## Selected text

----------

The movement began to gain speed after this, and the first non-violent demonstration kicked off in 1996 when 500 women stopped working for an hour to show solidarity in their right for suffrage. Small demonstrations continued throughout the next 6 years and in 2002 a few Kuwaiti women decided to protest outside voter registration centers. Things continued to escalate and in the 2003 election, women created mock ballots that “allowed hundreds of women to cast symbolic votes for real candidates.” In March 2005, 1,000 people surrounded the Kuwaiti parliament to reinforce their need for suffrage. On May 17, 2005 a bill was passed 37 votes for and 21 votes against women’s suffrage, granting Kuwaiti women the right to vote and run for an elected office.

Four years later, in May 2009, four female candidates won parliamentary seats in a general election out of fifty available seats. Although this was 8% of parliament, by the 2013 election, no women had been elected in to the current parliament and the last woman elected resigned in May 2014.

=== Activists ===
Noureya Al-Saddani: An author, historian, broadcaster, and director, Al-Saddani started the first women’s organization in Kuwait. In 1971 she proposed the National Assembly grant women's political rights.

Lulwa Almulla: worked around the globe and in her home country of Kuwait as well for the past 26 years, attempting to gain suffrage for women in her home. Although she helps run the family business, her true passion was in volunteering. She claims that women's suffrage does not end there and now women must be empowered to hold places in parliament.

"The Criminal Court today sentenced Rana al-Sadoun to three years with hard labour in the case of her repeating a speech by Musallam al-Barrak."

----------

## Prompt 1
List every person named in the passage on women's suffrage in Kuwait.
## Prompt 2
Continue the passage on women's suffrage in Kuwait from the point at which it stops.

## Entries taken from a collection
----------

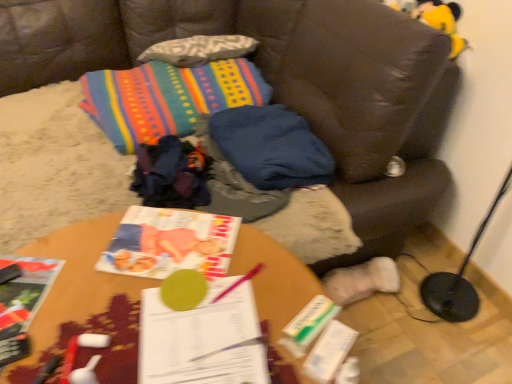
Where is `free spot to the right of matte paper book at center, which is counted as the 2th book, starting from the right`? free spot to the right of matte paper book at center, which is counted as the 2th book, starting from the right is located at coordinates (268, 269).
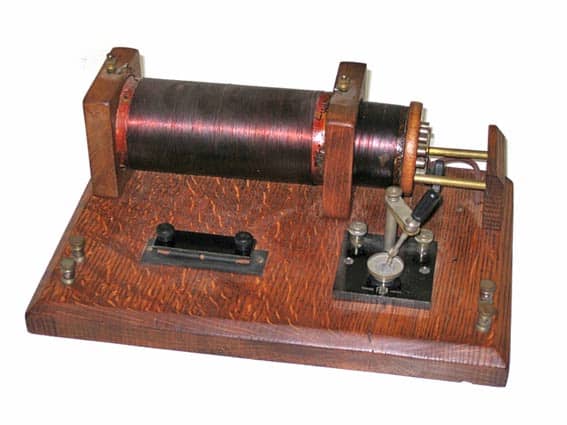
The width and height of the screenshot is (567, 425). I want to click on wooden base, so click(x=287, y=217).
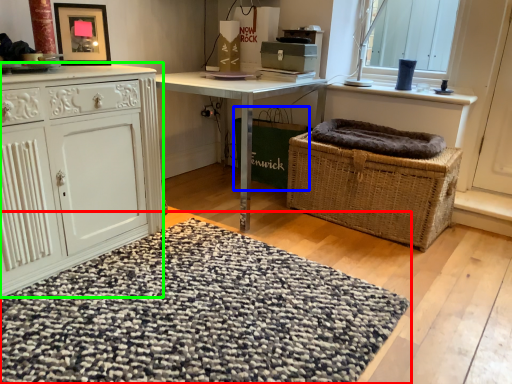
Question: Based on their relative distances, which object is nearer to doormat (highlighted by a red box)? Choose from basket container (highlighted by a blue box) and cabinetry (highlighted by a green box).

Choices:
 (A) basket container
 (B) cabinetry

Answer: (B)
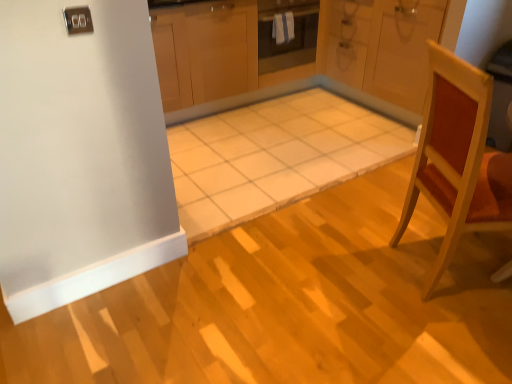
You are a GUI agent. You are given a task and a screenshot of the screen. Output one action in this format:
    pyautogui.click(x=<x>, y=<y>)
    Task: Click on the vacant space in front of wooden chair at right
    The height and width of the screenshot is (384, 512).
    Given the screenshot: What is the action you would take?
    pyautogui.click(x=447, y=339)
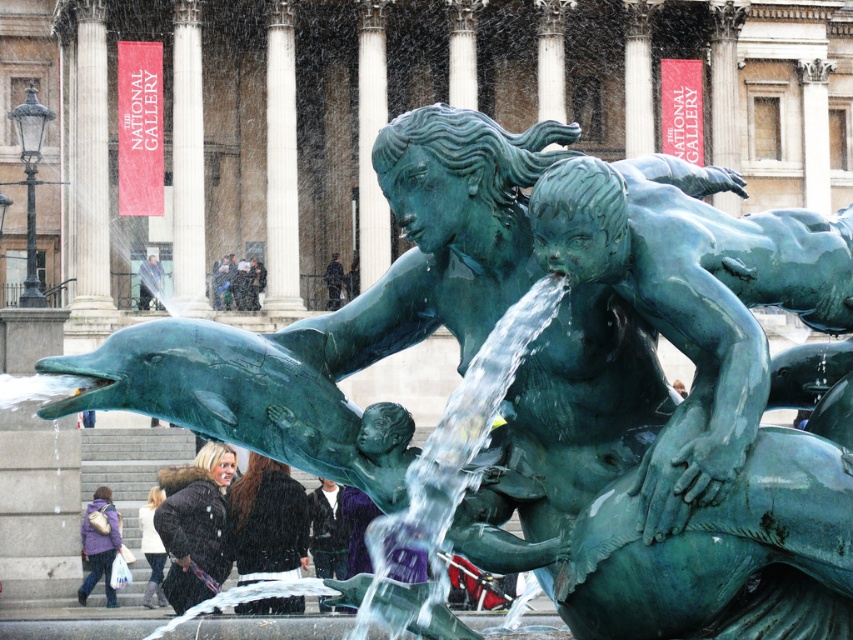
Question: Which point is closer to the camera?

Choices:
 (A) black leather jacket at lower center
 (B) purple fabric jacket at lower left
 (C) green marble pillar at center

Answer: (A)

Question: Among these points, which one is farthest from the camera?

Choices:
 (A) (117, 525)
 (B) (271, 188)
 (C) (202, 593)
 (D) (367, 129)

Answer: (D)

Question: Does white marble pillar at center have a larger size compared to purple fabric jacket at lower left?

Choices:
 (A) no
 (B) yes

Answer: (B)

Question: Is white marble pillar at center closer to the viewer compared to dark brown fur coat at lower left?

Choices:
 (A) yes
 (B) no

Answer: (B)

Question: Considering the real-world distances, which object is closest to the white marble pillar at center?

Choices:
 (A) black leather jacket at lower center
 (B) smooth skin person at lower left

Answer: (B)

Question: Is green marble pillar at center to the right of dark brown leather jacket at center from the viewer's perspective?

Choices:
 (A) yes
 (B) no

Answer: (A)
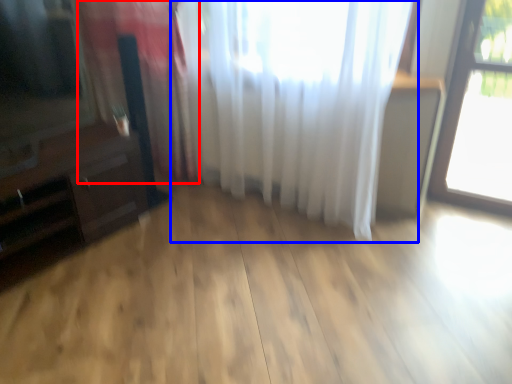
Question: Among these objects, which one is nearest to the camera, curtain (highlighted by a red box) or curtain (highlighted by a blue box)?

Choices:
 (A) curtain
 (B) curtain

Answer: (B)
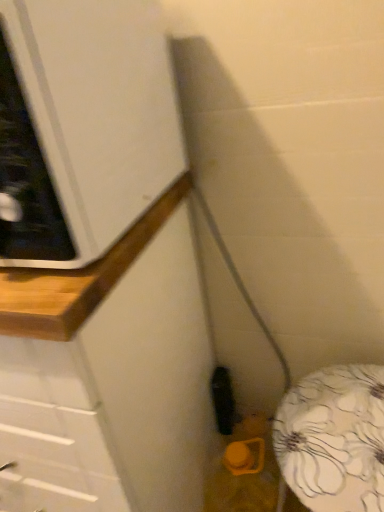
Question: Is white glossy cabinet at upper left taller or shorter than wooden counter at lower left?

Choices:
 (A) tall
 (B) short

Answer: (B)

Question: Based on their sizes in the image, would you say white glossy cabinet at upper left is bigger or smaller than wooden counter at lower left?

Choices:
 (A) small
 (B) big

Answer: (A)

Question: Is white glossy cabinet at upper left to the left or to the right of wooden counter at lower left in the image?

Choices:
 (A) right
 (B) left

Answer: (B)

Question: Does point (192, 464) appear closer or farther from the camera than point (173, 111)?

Choices:
 (A) closer
 (B) farther

Answer: (B)

Question: Is wooden counter at lower left wider or thinner than white glossy cabinet at upper left?

Choices:
 (A) wide
 (B) thin

Answer: (A)

Question: Considering the positions of wooden counter at lower left and white glossy cabinet at upper left in the image, is wooden counter at lower left taller or shorter than white glossy cabinet at upper left?

Choices:
 (A) short
 (B) tall

Answer: (B)

Question: Is wooden counter at lower left spatially inside white glossy cabinet at upper left, or outside of it?

Choices:
 (A) inside
 (B) outside

Answer: (B)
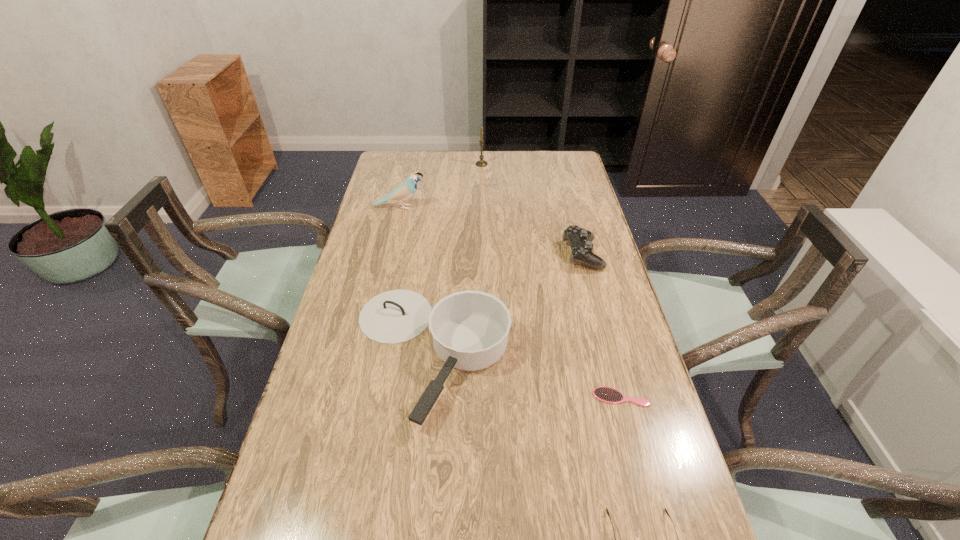
Find the location of `free space located 0.190m on the left of the shortest object`. free space located 0.190m on the left of the shortest object is located at coordinates (512, 397).

I want to click on object at the far edge, so click(x=481, y=163).

Where is `bird positioned at the left edge`? bird positioned at the left edge is located at coordinates (405, 190).

Locate an element on the screen. Image resolution: width=960 pixels, height=540 pixels. saucepan present at the left edge is located at coordinates (470, 329).

The height and width of the screenshot is (540, 960). I want to click on control located at the right edge, so click(x=579, y=239).

At what (x,y) coordinates should I click in order to perform the action: click on hairbrush situated at the right edge. Please return your answer as a coordinate pair (x, y). Looking at the image, I should click on (609, 395).

Identify the location of free space at the far edge of the desktop. click(x=518, y=164).

This screenshot has width=960, height=540. I want to click on free spot at the left edge of the desktop, so click(374, 344).

The width and height of the screenshot is (960, 540). I want to click on free space at the right edge, so click(x=592, y=392).

Locate an element on the screen. This screenshot has height=540, width=960. vacant space at the far right corner of the desktop is located at coordinates (557, 157).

----------

## Expected answer 1
Noureya Al-Saddani, Lulwa Almulla, Rana al-Sadoun, Musallam al-Barrak

## Expected answer 2
=== Kuwait and the ICCPR ===
Kuwait first ratified the Convention on the Elimination of All Forms of Discrimination against Women in 1994 and 2 years later ratified the ICCPR, or the International Covenant on Civil and Political Rights, in 1996. In the year 2000, the Kuwaiti government has done little to modify its legislation that discriminates on the basis of gender.

==== Objections under the ICCPR ====
"Although the Government of Kuwait endorses the worthy principles embodied in these two articles as consistent with the provisions of the Kuwait Constitution in general and of its article 29 in particular, the rights to which the articles refer must be exercised within the limits set by Kuwaiti law."

=== Nationality ===

In the area of nationality, Kuwaiti women do not have the right to give their children Kuwaiti citizenship if they marry non-Kuwaiti men. Kuwaiti women cannot receive residential care and other rights that men can have if they marry non-Kuwaiti women. If a person is born in or outside Kuwait and their father is a Kuwaiti national, they are automatically a national themselves.